Halaman

Sabtu, 10 September 2011

Alhamdulillah ya...Sesuatu


Tiap kali habis masanya bulan Ramadhan, manusia khususnya umat muslim seringkali merasa sangat senang. Perasaan senang itu bisa seperti seseorang yang baru saja keluar dari penjara, atau bisa juga seperti seseorang yang mendapat bonus besar setelah berkerja keras dalam waktu yang lama. Namun sebenarnya, seperti apa pun perasaan senang itu, inti dari perayaan Idul Fitri sejatinya adalah sebagaimana seorang atlet yang mendapatkan medali juara, karena telah menjuarai sebuah kompetisi.

Pertanyaannya, benarkah bahwa kitalah atlet yang menjadi juara itu? Atau benarkah kita adalah anggota dari tim yang menjadi juara? Jangan-jangan, kita sebenarnya adalah pelari yang berada di urutan-urutan paling akhir mencapai garis finish serta tidak mendapat medali, namun kita tidak menyadarinya. 

Di blog yang satu ini, saya jarang memberikan ‘ceramah’ seperti ini. Akan tetapi kali ini saya tergugah. Mengapa? Karena saya sendiri merasa gagal total dengan Ramadhan saya kemarin. Kacau, benar-benar kacau, tidak bisa digambarkan. Hal itu menimbulkan kegelisahan dan perasaan bersalah yang sangat dalam diri saya. Sepertinya, saya adalah pelari yang berada di urutan paling akhir kali ini. Karena ketika yang lain marathon, saya malah duduk-duduk, ngopi-ngopi, leyeh-leyeh. Sehingga ketika yang lain sudah 30 lap, saya mungkin baru 2 lap. Di-overlap berapa kali aja tuh?

Maka dari itu saya kali ini hanya ingin mengingatkan diri saya sendiri, sekaligus mungkin secara tidak sengaja ‘mengingatkan’ anda yang membaca tulisan ini, bahwa hakikat syawal adalah bersyukur, bukan bersenang-senang.
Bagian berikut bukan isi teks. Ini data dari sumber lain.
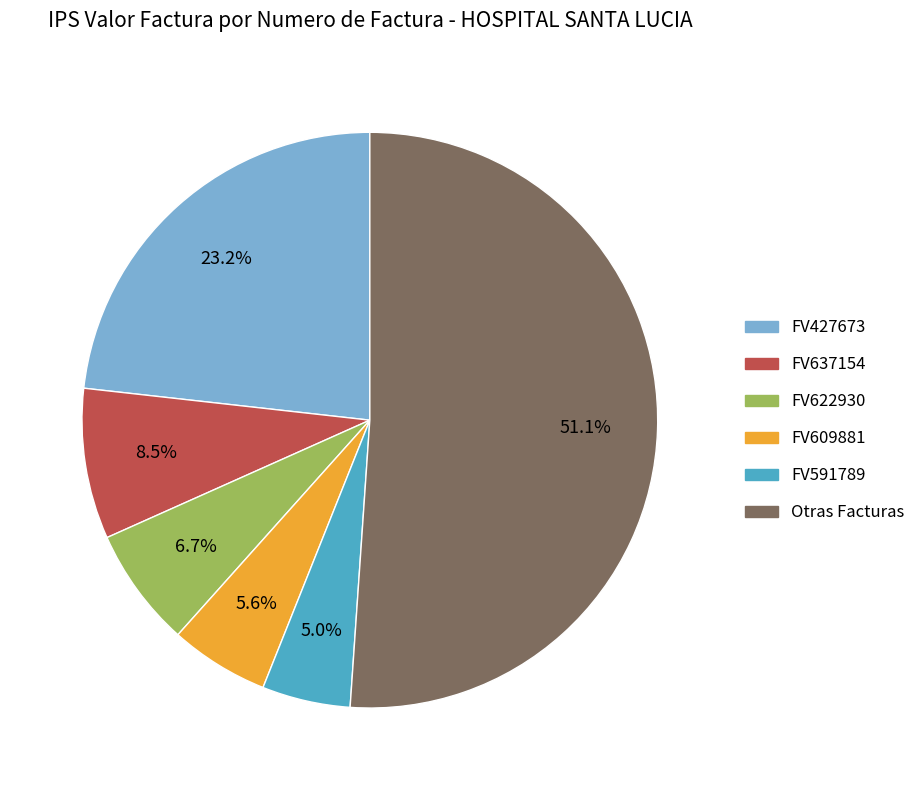

Does any single category account for the majority?

Yes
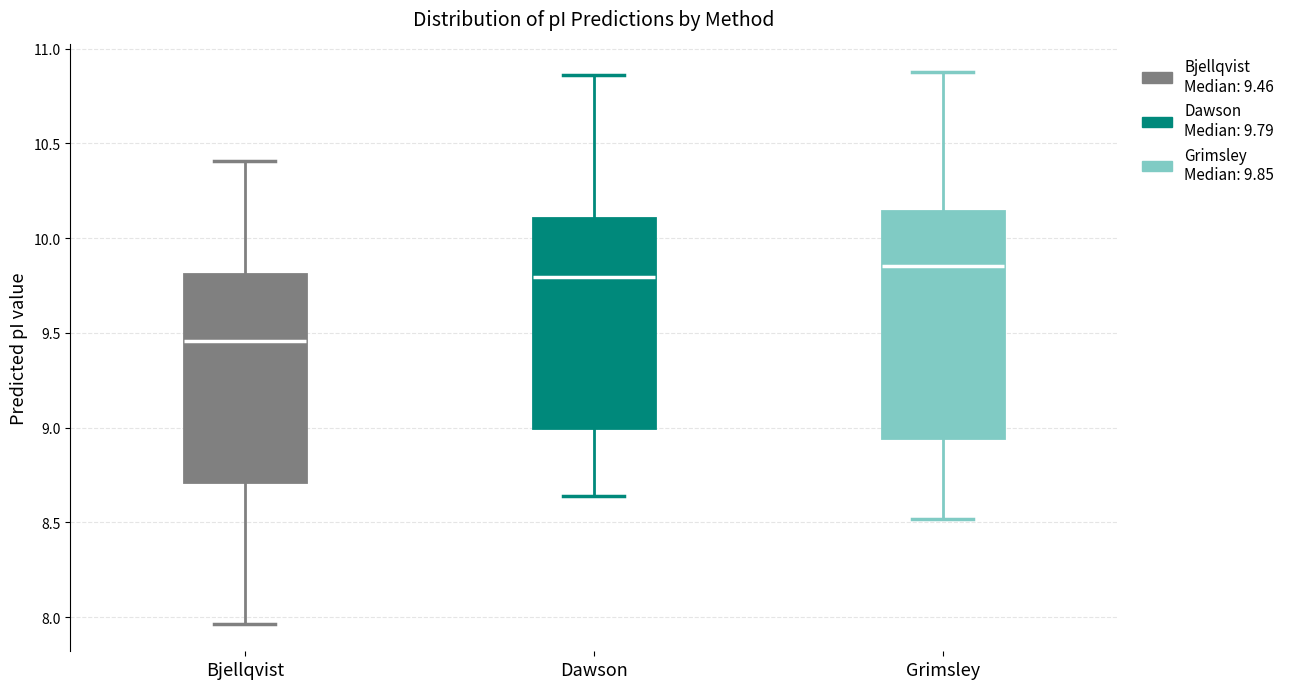

Comparing the boxes themselves (not the whiskers), which one is the tallest?

Grimsley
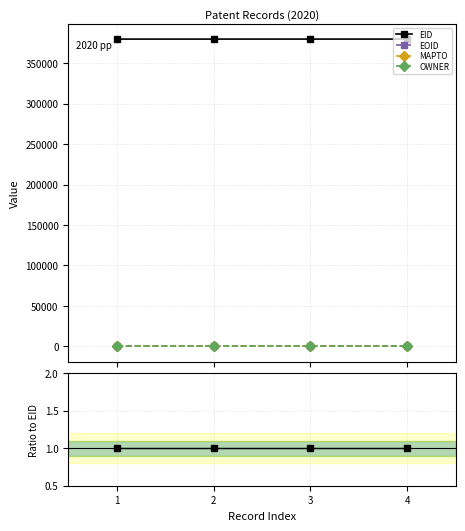

Which series has the largest range (max minus min)?

EOID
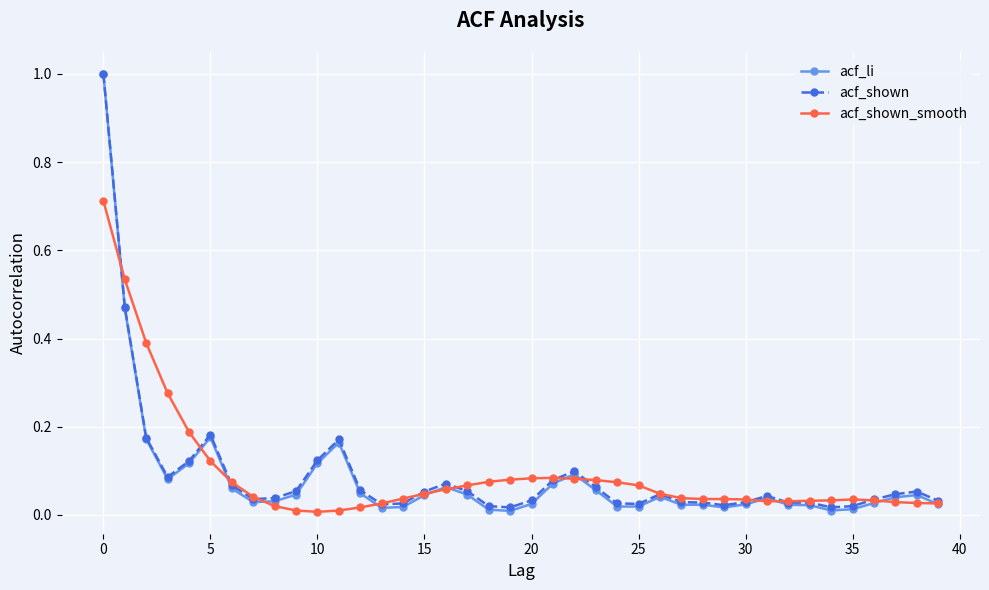

What is the maximum value shown in the chart?

1.0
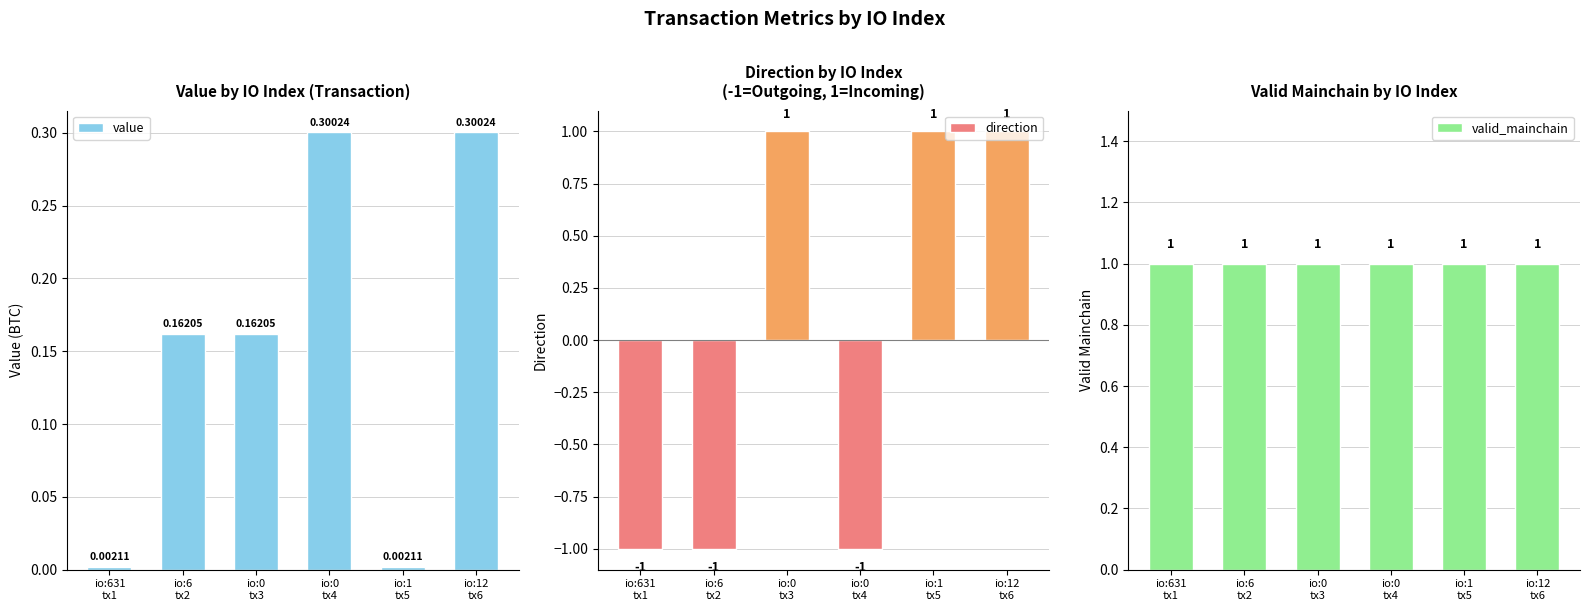

What is the difference between the maximum and minimum values in the value series?

0.3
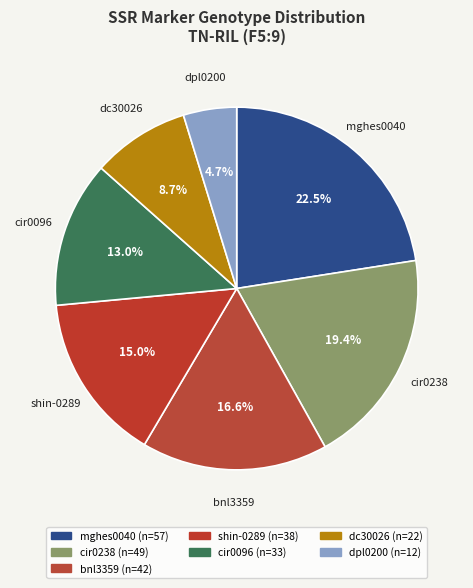

Between cir0096 and bnl3359, which is larger?

bnl3359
Idul Fitri adalah suatu hari, sesuatu, yang menjadi titik di mana kita mensyukuri segala yang telah diberi Tuhan selama bulan Ramadhan dan sebelum-sebelumnya, hingga kita masih dapat merasakan kebahagiaan atau kesenangan itu. Di sisi lain, juga menjadi titik kita untuk memperbaiki diri, memperbaiki hubungan dengan manusia dan hubungan dengan Tuhan. Mungkin ucapan-ucapan ini terkesan klise, karena sudah sering kita mendengarnya dari ustad Maulana, ustad Solmed, atau Mama Dedeh. Kak Joe, dalam hal ini hanya bermaksud mengajak kita merenung sejenak, mengingat kembali, sebenarnya bener gak sih yang dibilang sama ustad-ustad itu? Ada benernya kan? Bukan sebuah, maaf, omong-kosong belaka bukan? 

Huh... Anyway, semoga saya dan anda pada akhirnya memang bisa memaknai ‘sesuatu’ yang ada dalam bulan Ramadhan, dalam Idul Fitri, dalam bulan Syawal ini secara tepat. Sehingga kita bisa memulai hari baru setelah Ramadhan ini, dengan langkah awal berupa kebersyukuran. Sambil mengucap, “Alhamdulillah ya!”